I am not as anxious about the collection of qualitative data as I am of the quantitative data. The only data I have to work with is the data based on the survey instrument. Since the scope of the data collected in this manner is in some sense is narrower than that of the ethnography I experience nervousness about whether this data is collected properly.  I don’t still, in some sense, share an ethnographer‘s anxiety of missing details that are crucial in building a story.

The freedom that the field provides

Often people find that the field provides certain freedoms that are not available in their day- to-day life. These liberties could be related to the freedom of being an outsider, or it could just be related to the structure of the field space.

In the field, it was generally felt that in spite of putting in a lot of effort to fit in, a researcher is typically an outsider.  Therefore, there are fewer preconceived notions about how she/he should behave, and hence greater acceptance of what might be considered aberrant behavior in non- field spaces.  So, while a researcher might be hesitant, as a woman, to smoke in certain parts of Bangalore, she may feel that on the field this behaviour may be accepted more easily, because she is perceived to come from a different context.  However, it is recognised that this may also attract attention, and therefore may also be risky. Regarding structural spaces, for me, often it has to do with the size of the places that I inhabit. For example, I find the size of Haveri town much smaller than Bangalore. This creates a sense of everybody knowing everybody, and therefore, I am more willing to take risks in Haveri than I would be in Bangalore. I feel there are fewer restrictions on my mobility.

 Ease or Security

While comfort appeared to be important in field work, what constituted comfort varied among researchers interviewed. For some, it meant comfort at the place they were staying, for others it meant availability of facilities in the field, for example, the presence of clean bathrooms.

Security also meant different things to different people.

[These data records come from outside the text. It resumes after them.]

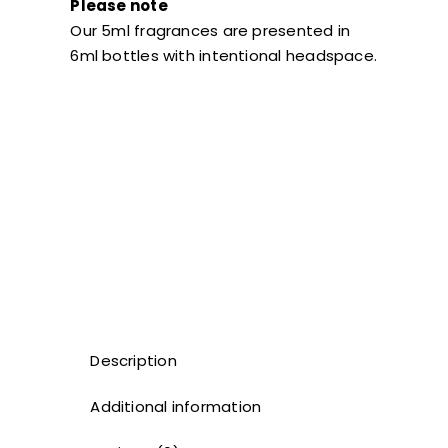
Please note
Our 5ml fragrances are presented in
6ml bottles with intentional headspace.
Description
Additional information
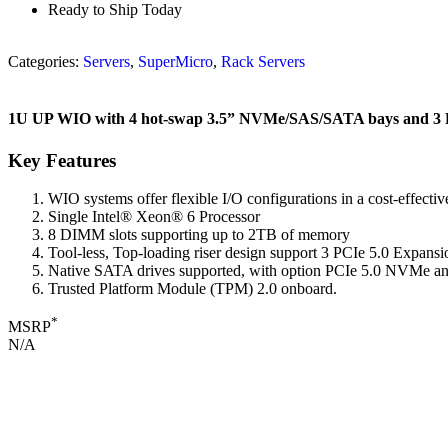
Ready to Ship Today
Categories:
Servers
,
SuperMicro
,
Rack Servers
1U UP WIO with 4 hot-swap 3.5” NVMe/SAS/SATA bays and 3 PC
Key Features
WIO systems offer flexible I/O configurations in a cost-effective
Single Intel® Xeon® 6 Processor
8 DIMM slots supporting up to 2TB of memory
Tool-less, Top-loading riser design support 3 PCIe 5.0 Expan
Native SATA drives supported, with option PCIe 5.0 NVMe a
Trusted Platform Module (TPM) 2.0 onboard.
*
MSRP
N/A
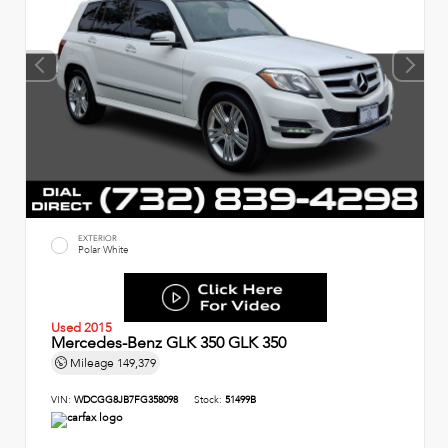
EXTERIOR
Polar White
Used 2015
Mercedes-Benz GLK 350 GLK 350
Mileage
149,379
VIN:
WDCGG8JB7FG358098
Stock:
51499B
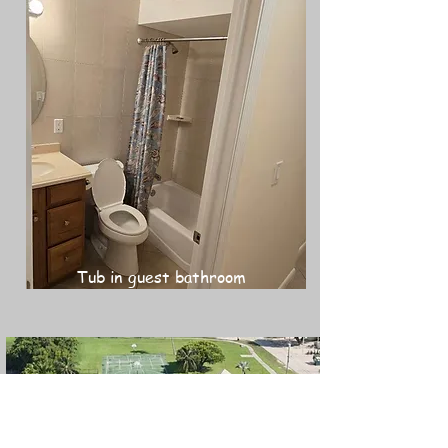
Tub in guest bathroom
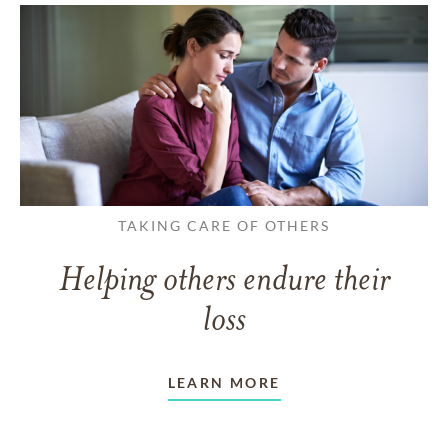
TAKING CARE OF OTHERS
Helping others endure their
loss
LEARN MORE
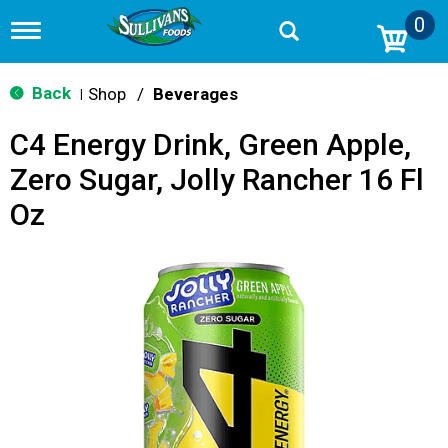
0
T
o
g
g
Back
Shop
/
Beverages
|
l
e
C4 Energy Drink, Green Apple,
n
a
Zero Sugar, Jolly Rancher 16 Fl
v
i
Oz
g
a
t
i
o
n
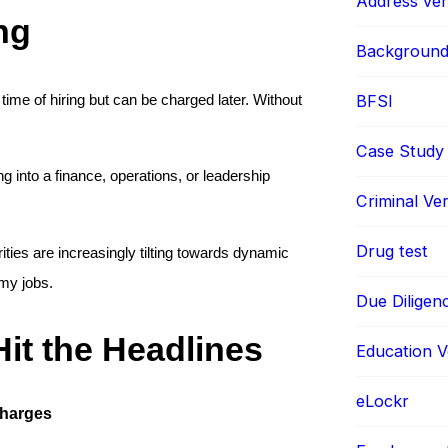
Address veri
ng
Background 
BFSI
time of hiring but can be charged later. Without 
Case Study
ng into a finance, operations, or leadership 
Criminal Ver
Drug test
ities are increasingly tilting towards dynamic 
omy jobs.
Due Diligen
it the Headlines
Education Ve
eLockr
Charges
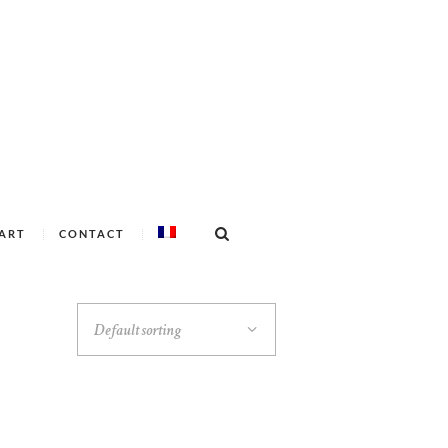
ART
CONTACT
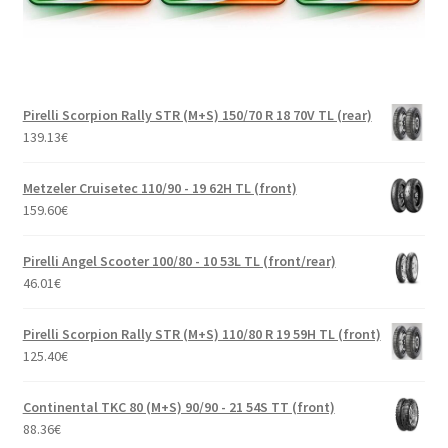
Pirelli Scorpion Rally STR (M+S) 150/70 R 18 70V TL (rear)
139.13
€
Metzeler Cruisetec 110/90 - 19 62H TL (front)
159.60
€
Pirelli Angel Scooter 100/80 - 10 53L TL (front/rear)
46.01
€
Pirelli Scorpion Rally STR (M+S) 110/80 R 19 59H TL (front)
125.40
€
Continental TKC 80 (M+S) 90/90 - 21 54S TT (front)
88.36
€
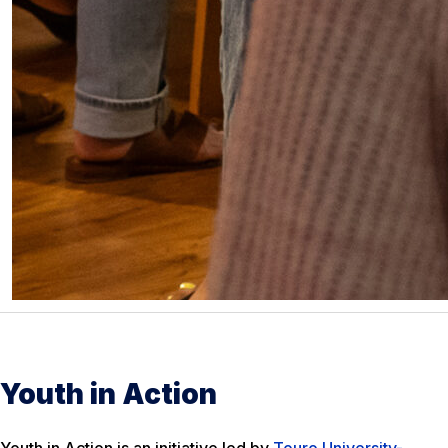
Youth in Action
Youth in Action is an initiative led by
Touro University-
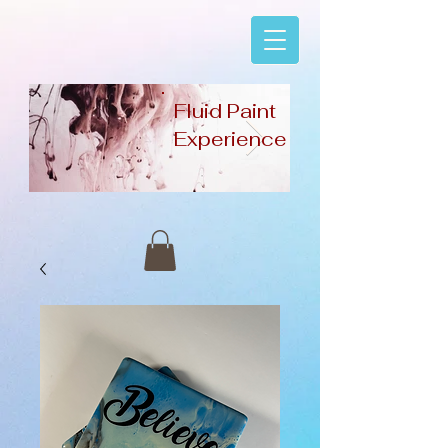
Fluid Paint
Experience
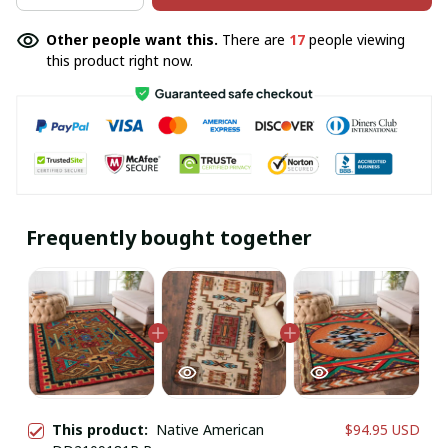
Other people want this.
There are
20
people viewing
this product right now.
Frequently bought together
This product:
Native American
$94.95 USD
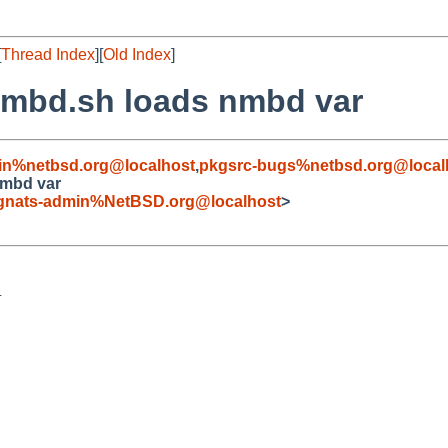
[
Thread Index
][
Old Index
]
/smbd.sh loads nmbd var
in%netbsd.org@localhost
,
pkgsrc-bugs%netbsd.org@local
nmbd var
gnats-admin%NetBSD.org@localhost
>

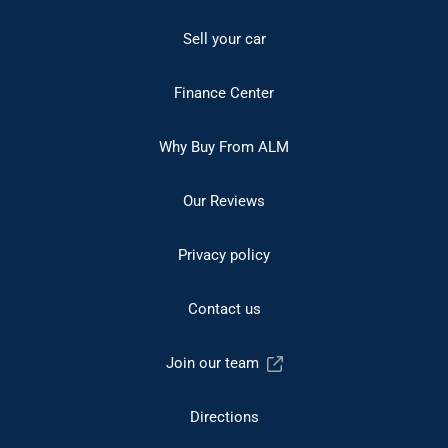
Sell your car
Finance Center
Why Buy From ALM
Our Reviews
Privacy policy
Contact us
Join our team
Directions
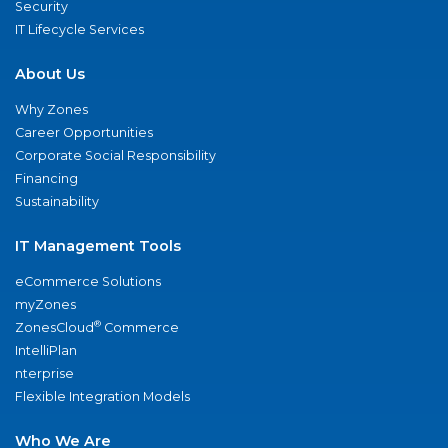
Security
IT Lifecycle Services
About Us
Why Zones
Career Opportunities
Corporate Social Responsibility
Financing
Sustainability
IT Management Tools
eCommerce Solutions
myZones
®
ZonesCloud
Commerce
IntelliPlan
nterprise
Flexible Integration Models
Who We Are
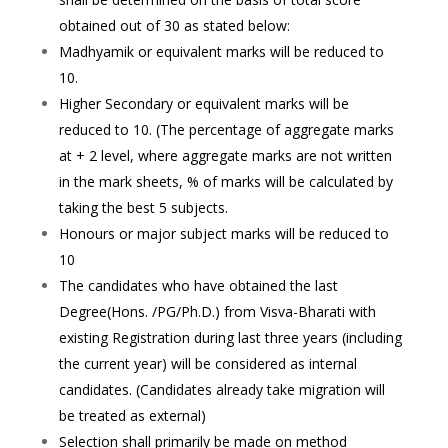
obtained out of 30 as stated below:
Madhyamik or equivalent marks will be reduced to
10.
Higher Secondary or equivalent marks will be
reduced to 10. (The percentage of aggregate marks
at + 2 level, where aggregate marks are not written
in the mark sheets, % of marks will be calculated by
taking the best 5 subjects.
Honours or major subject marks will be reduced to
10
The candidates who have obtained the last
Degree(Hons. /PG/Ph.D.) from Visva-Bharati with
existing Registration during last three years (including
the current year) will be considered as internal
candidates. (Candidates already take migration will
be treated as external)
Selection shall primarily be made on method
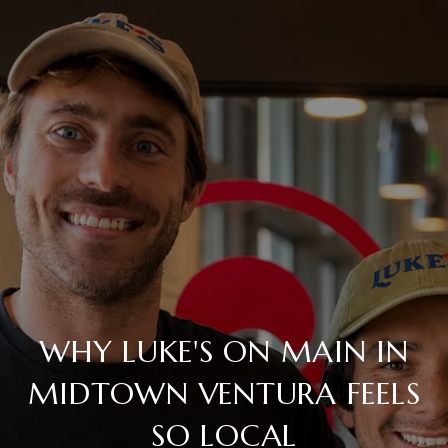
WHY LUKE'S ON MAIN IN
MIDTOWN VENTURA FEELS
SO LOCAL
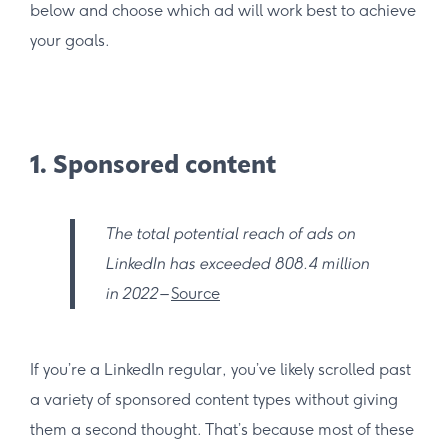
below and choose which ad will work best to achieve
your goals.
1. Sponsored content
The total potential reach of ads on
LinkedIn has exceeded 808.4 million
in 2022
–
Source
If you’re a LinkedIn regular, you’ve likely scrolled past
a variety of sponsored content types without giving
them a second thought. That’s because most of these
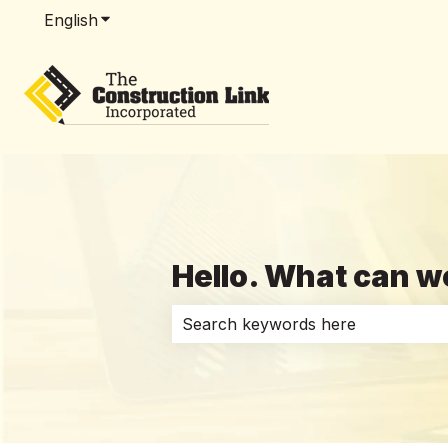
English
Show submenu for translations
Hello. What can w
There are no suggestions because 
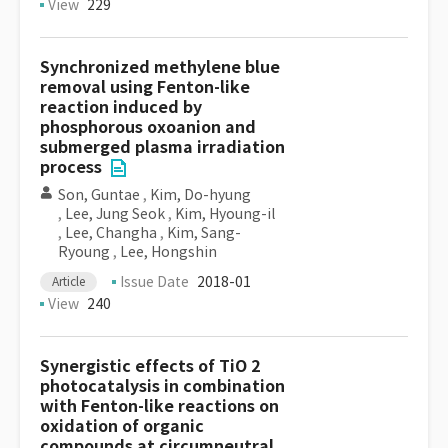
View
229
Synchronized methylene blue
removal using Fenton-like
reaction induced by
phosphorous oxoanion and
submerged plasma irradiation
process
Son, Guntae
,
Kim, Do-hyung
,
Lee, Jung Seok
,
Kim, Hyoung-il
,
Lee, Changha
,
Kim, Sang-
Ryoung
,
Lee, Hongshin
Issue Date
2018-01
Article
View
240
Synergistic effects of TiO 2
photocatalysis in combination
with Fenton-like reactions on
oxidation of organic
compounds at circumneutral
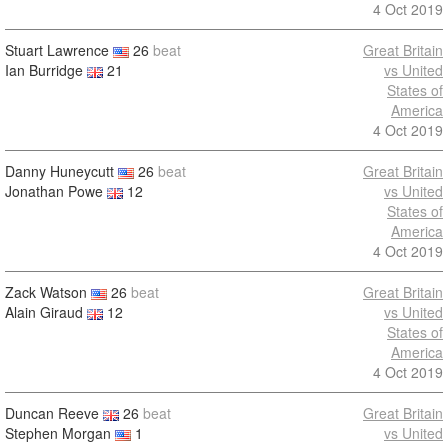
4 Oct 2019
Stuart Lawrence
26
beat
Great Britain
Ian Burridge
21
vs United
States of
America
4 Oct 2019
Danny Huneycutt
26
beat
Great Britain
Jonathan Powe
12
vs United
States of
America
4 Oct 2019
Zack Watson
26
beat
Great Britain
Alain Giraud
12
vs United
States of
America
4 Oct 2019
Duncan Reeve
26
beat
Great Britain
Stephen Morgan
1
vs United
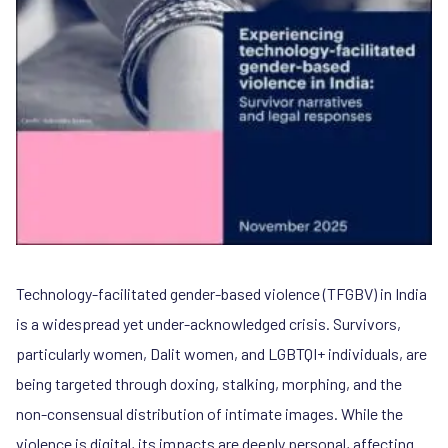
Technology-facilitated gender-based violence (TFGBV) in India
is a widespread yet under-acknowledged crisis. Survivors,
particularly women, Dalit women, and LGBTQI+ individuals, are
being targeted through doxing, stalking, morphing, and the
non-consensual distribution of intimate images. While the
violence is digital, its impacts are deeply personal, affecting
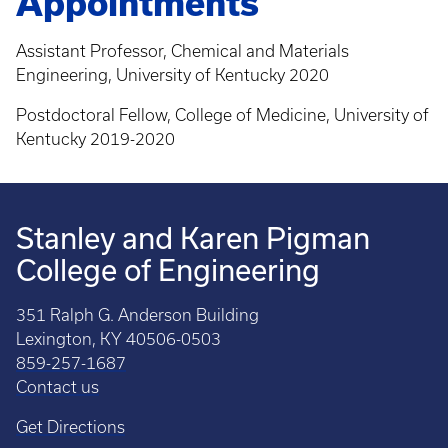
Appointments
Assistant Professor, Chemical and Materials
Engineering, University of Kentucky 2020
Postdoctoral Fellow, College of Medicine, University of
Kentucky 2019-2020
Stanley and Karen Pigman
College of Engineering
351 Ralph G. Anderson Building
Lexington, KY 40506-0503
859-257-1687
Contact us
Get Directions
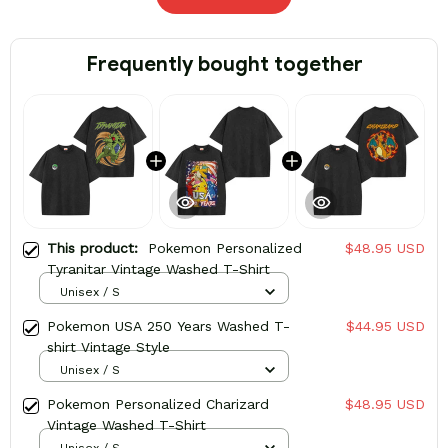
Frequently bought together
This product:
Pokemon Personalized
$48.95 USD
Tyranitar Vintage Washed T-Shirt
Unisex / S
Pokemon USA 250 Years Washed T-
$44.95 USD
shirt Vintage Style
Unisex / S
Pokemon Personalized Charizard
$48.95 USD
Vintage Washed T-Shirt
Unisex / S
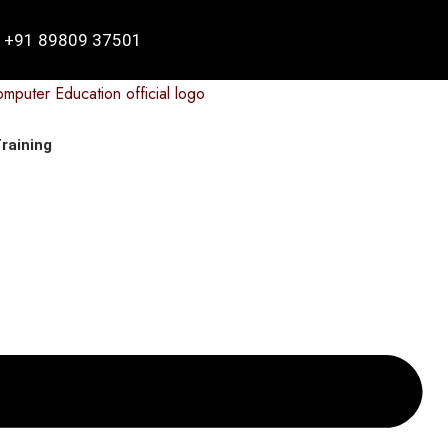
+91 89809 37501
raining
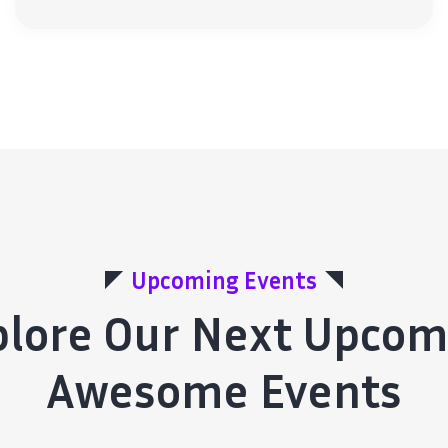
Upcoming Events
plore Our Next Upcom
Awesome Events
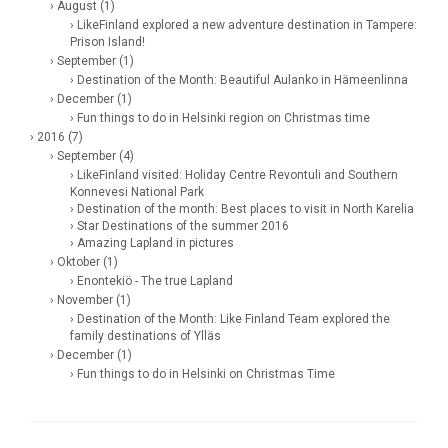
› August (1)
› LikeFinland explored a new adventure destination in Tampere:
Prison Island!
› September (1)
› Destination of the Month: Beautiful Aulanko in Hämeenlinna
› December (1)
› Fun things to do in Helsinki region on Christmas time
› 2016 (7)
› September (4)
› LikeFinland visited: Holiday Centre Revontuli and Southern
Konnevesi National Park
› Destination of the month: Best places to visit in North Karelia
› Star Destinations of the summer 2016
› Amazing Lapland in pictures
› Oktober (1)
› Enontekiö - The true Lapland
› November (1)
› Destination of the Month: Like Finland Team explored the
family destinations of Ylläs
› December (1)
› Fun things to do in Helsinki on Christmas Time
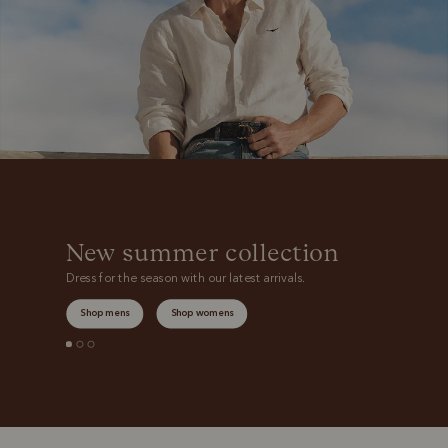
New summer collection
Dress for the season with our latest arrivals.
Shop mens
Shop womens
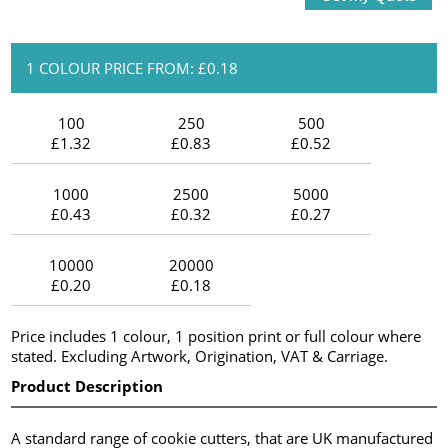
1 COLOUR PRICE FROM: £0.18
100
250
500
£1.32
£0.83
£0.52
1000
2500
5000
£0.43
£0.32
£0.27
10000
20000
£0.20
£0.18
Price includes 1 colour, 1 position print or full colour where
stated. Excluding Artwork, Origination, VAT & Carriage.
Product Description
A standard range of cookie cutters, that are UK manufactured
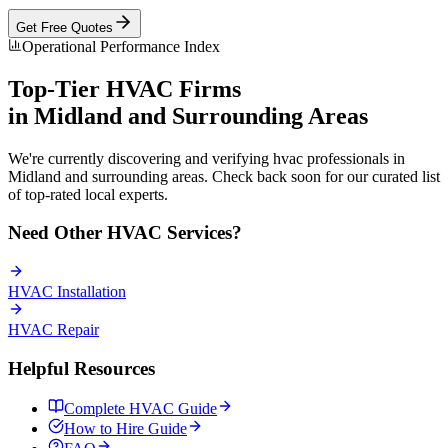
Get Free Quotes
Operational Performance Index
Top-Tier
HVAC
Firms
in
Midland
and Surrounding Areas
We're currently discovering and verifying
hvac
professionals in
Midland
and surrounding areas. Check back soon for our curated list
of top-rated local experts.
Need Other
HVAC
Services?
HVAC
Installation
HVAC
Repair
Helpful Resources
Complete
HVAC
Guide
How to Hire Guide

Field researchers not leading a project reflected on individual security on the field, whereas field researchers who were leading or coordinating a project reflected on the security of their team members on the field. They also reflected on processes that should be put in place to ensure the security of team members in the field- particularly, with regards to instances where they would not be onsite and hence coming up with security procedures for the team would be important. However, what was considered unsafe varied among researchers. For instance, waiting for the bus at the Haveri bus-stop alone late at night was considered unsafe by certain researchers while other researchers felt quite safe in these situations.

Women especially seemed to feel that an established connection with people and the place helped them feel more secure. It was also felt that an established connection with people also helped in breaking the ice and creating access to the field members.

In this article, I have tried to explore some of issues that I feel make field work both interesting and challenging.  The process of being in the field has I think affected the way I understand and think about data.  Writing this article has led to the understanding that various factors influence a person’s attitude to the field and the data that emerges as a result. Data, in some sense, has become more elusive and mysterious and therefore more interesting to me.